━━━━━ Data section
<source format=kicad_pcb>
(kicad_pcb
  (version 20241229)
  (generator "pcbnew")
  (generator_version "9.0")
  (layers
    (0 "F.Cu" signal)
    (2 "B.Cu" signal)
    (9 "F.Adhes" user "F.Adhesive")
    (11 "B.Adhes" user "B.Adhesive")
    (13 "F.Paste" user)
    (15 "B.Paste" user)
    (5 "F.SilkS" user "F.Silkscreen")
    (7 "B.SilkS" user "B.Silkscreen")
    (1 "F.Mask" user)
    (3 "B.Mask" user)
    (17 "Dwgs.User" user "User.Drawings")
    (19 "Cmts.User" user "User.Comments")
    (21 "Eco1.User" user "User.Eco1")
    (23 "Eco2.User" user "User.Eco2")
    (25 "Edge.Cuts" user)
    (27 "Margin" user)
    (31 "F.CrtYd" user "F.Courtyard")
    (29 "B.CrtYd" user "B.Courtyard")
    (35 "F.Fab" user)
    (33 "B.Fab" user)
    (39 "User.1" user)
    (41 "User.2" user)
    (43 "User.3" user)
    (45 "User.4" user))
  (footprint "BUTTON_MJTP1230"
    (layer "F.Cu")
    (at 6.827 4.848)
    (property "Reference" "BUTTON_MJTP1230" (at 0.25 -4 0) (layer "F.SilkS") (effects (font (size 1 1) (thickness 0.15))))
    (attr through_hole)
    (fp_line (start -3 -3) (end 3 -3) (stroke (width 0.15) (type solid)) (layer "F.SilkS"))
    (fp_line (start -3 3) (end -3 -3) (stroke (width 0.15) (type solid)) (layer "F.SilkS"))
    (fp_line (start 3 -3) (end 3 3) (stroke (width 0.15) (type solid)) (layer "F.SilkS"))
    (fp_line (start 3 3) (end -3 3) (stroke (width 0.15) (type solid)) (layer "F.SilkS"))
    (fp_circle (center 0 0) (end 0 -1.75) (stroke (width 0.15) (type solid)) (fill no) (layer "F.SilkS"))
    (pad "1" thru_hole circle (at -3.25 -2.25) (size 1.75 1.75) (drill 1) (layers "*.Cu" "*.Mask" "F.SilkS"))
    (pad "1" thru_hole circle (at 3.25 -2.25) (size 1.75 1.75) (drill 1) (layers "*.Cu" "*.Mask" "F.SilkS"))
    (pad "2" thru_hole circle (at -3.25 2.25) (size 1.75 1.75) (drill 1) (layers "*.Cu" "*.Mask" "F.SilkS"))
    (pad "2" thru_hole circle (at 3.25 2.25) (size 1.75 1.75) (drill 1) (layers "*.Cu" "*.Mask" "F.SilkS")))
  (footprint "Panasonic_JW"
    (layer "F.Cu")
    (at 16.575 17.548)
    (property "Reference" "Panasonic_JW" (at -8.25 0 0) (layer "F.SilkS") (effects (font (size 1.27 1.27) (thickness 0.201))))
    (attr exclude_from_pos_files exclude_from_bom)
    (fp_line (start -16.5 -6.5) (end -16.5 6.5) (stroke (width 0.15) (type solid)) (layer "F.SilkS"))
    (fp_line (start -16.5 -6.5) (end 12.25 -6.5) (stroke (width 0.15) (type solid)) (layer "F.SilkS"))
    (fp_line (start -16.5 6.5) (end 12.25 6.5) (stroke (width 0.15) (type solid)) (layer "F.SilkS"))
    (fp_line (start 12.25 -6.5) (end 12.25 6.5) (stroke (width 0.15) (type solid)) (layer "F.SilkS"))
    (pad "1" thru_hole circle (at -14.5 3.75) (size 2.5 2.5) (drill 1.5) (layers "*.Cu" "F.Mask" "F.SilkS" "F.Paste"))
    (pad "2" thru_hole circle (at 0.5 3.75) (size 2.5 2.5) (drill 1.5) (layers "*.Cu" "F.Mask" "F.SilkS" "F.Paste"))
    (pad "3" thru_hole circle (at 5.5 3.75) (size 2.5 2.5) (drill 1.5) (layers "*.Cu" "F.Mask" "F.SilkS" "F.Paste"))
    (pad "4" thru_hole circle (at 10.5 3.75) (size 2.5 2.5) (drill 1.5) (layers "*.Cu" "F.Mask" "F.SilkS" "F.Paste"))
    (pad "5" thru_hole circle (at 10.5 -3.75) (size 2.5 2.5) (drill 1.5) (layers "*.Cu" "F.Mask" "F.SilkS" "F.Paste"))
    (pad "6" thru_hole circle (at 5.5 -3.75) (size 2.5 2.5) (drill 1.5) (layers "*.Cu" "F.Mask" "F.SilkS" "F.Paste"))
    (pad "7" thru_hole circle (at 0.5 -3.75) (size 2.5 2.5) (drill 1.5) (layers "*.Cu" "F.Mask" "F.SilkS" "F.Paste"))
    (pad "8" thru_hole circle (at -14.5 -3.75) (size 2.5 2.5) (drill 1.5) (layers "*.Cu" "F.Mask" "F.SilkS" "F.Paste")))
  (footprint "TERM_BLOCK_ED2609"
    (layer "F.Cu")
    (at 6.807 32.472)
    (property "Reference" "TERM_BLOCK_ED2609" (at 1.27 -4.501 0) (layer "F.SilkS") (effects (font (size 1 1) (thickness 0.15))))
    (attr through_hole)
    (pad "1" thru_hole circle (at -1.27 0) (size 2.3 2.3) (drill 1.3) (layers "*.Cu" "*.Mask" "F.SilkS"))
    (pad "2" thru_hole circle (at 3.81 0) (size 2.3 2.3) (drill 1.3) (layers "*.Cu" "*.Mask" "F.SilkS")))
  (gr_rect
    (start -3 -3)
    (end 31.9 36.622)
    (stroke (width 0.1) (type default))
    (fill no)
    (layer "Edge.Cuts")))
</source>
━━━━━━━━━━
━━━━━ Data section
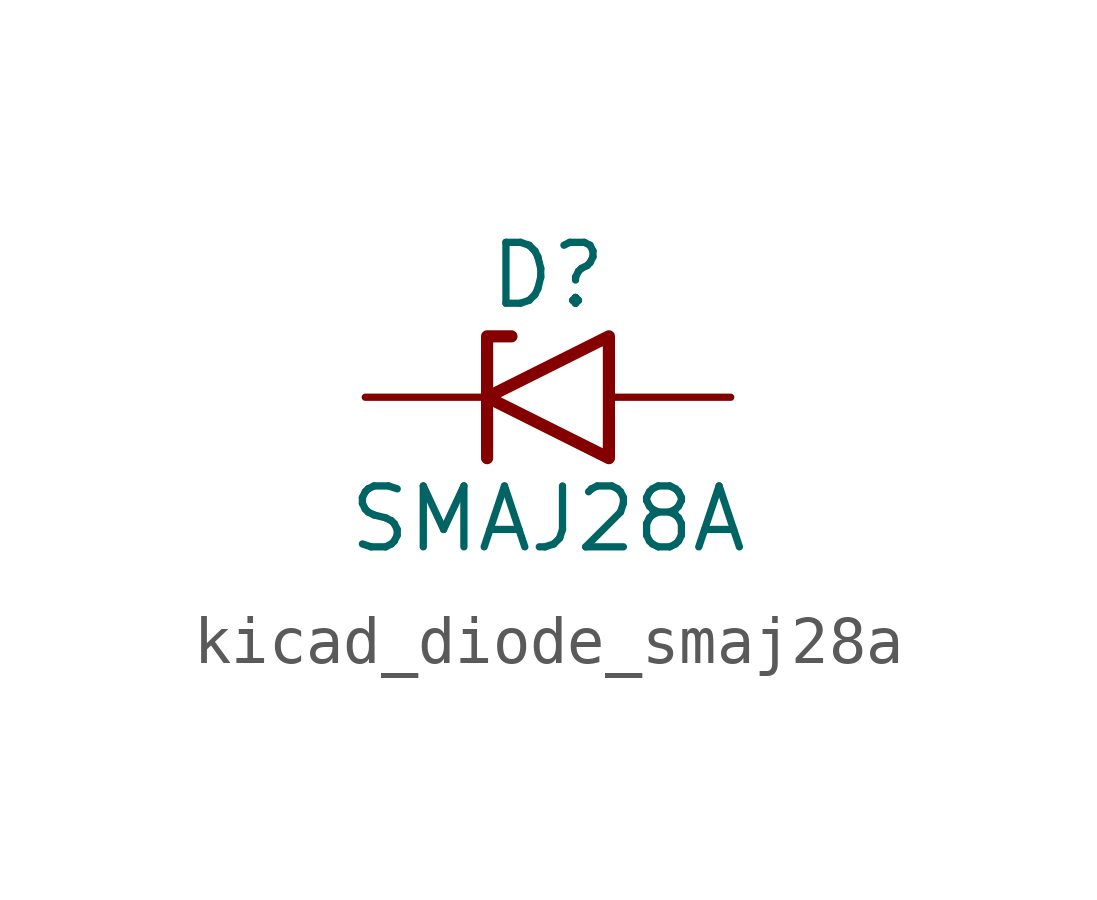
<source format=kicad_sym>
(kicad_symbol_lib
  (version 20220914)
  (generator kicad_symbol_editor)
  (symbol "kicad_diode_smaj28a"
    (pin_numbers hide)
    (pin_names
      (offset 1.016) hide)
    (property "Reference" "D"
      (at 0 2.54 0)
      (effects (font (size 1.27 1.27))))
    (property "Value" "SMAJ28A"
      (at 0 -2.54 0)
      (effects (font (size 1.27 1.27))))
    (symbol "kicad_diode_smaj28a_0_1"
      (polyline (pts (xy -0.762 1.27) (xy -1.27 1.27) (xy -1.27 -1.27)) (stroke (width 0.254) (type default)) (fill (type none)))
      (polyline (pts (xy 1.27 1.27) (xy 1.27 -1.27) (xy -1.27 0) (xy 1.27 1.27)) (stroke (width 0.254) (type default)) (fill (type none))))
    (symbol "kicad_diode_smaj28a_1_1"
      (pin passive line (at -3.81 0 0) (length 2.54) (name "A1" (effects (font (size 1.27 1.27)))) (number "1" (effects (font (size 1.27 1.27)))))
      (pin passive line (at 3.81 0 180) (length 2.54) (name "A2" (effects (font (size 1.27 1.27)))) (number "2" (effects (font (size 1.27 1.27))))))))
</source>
━━━━━━━━━━
Assigned task »
Find the lines in the data that include "Courtyard", then copy each of them.

Problem solution »
    (31 "F.CrtYd" user "F.Courtyard")
    (29 "B.CrtYd" user "B.Courtyard")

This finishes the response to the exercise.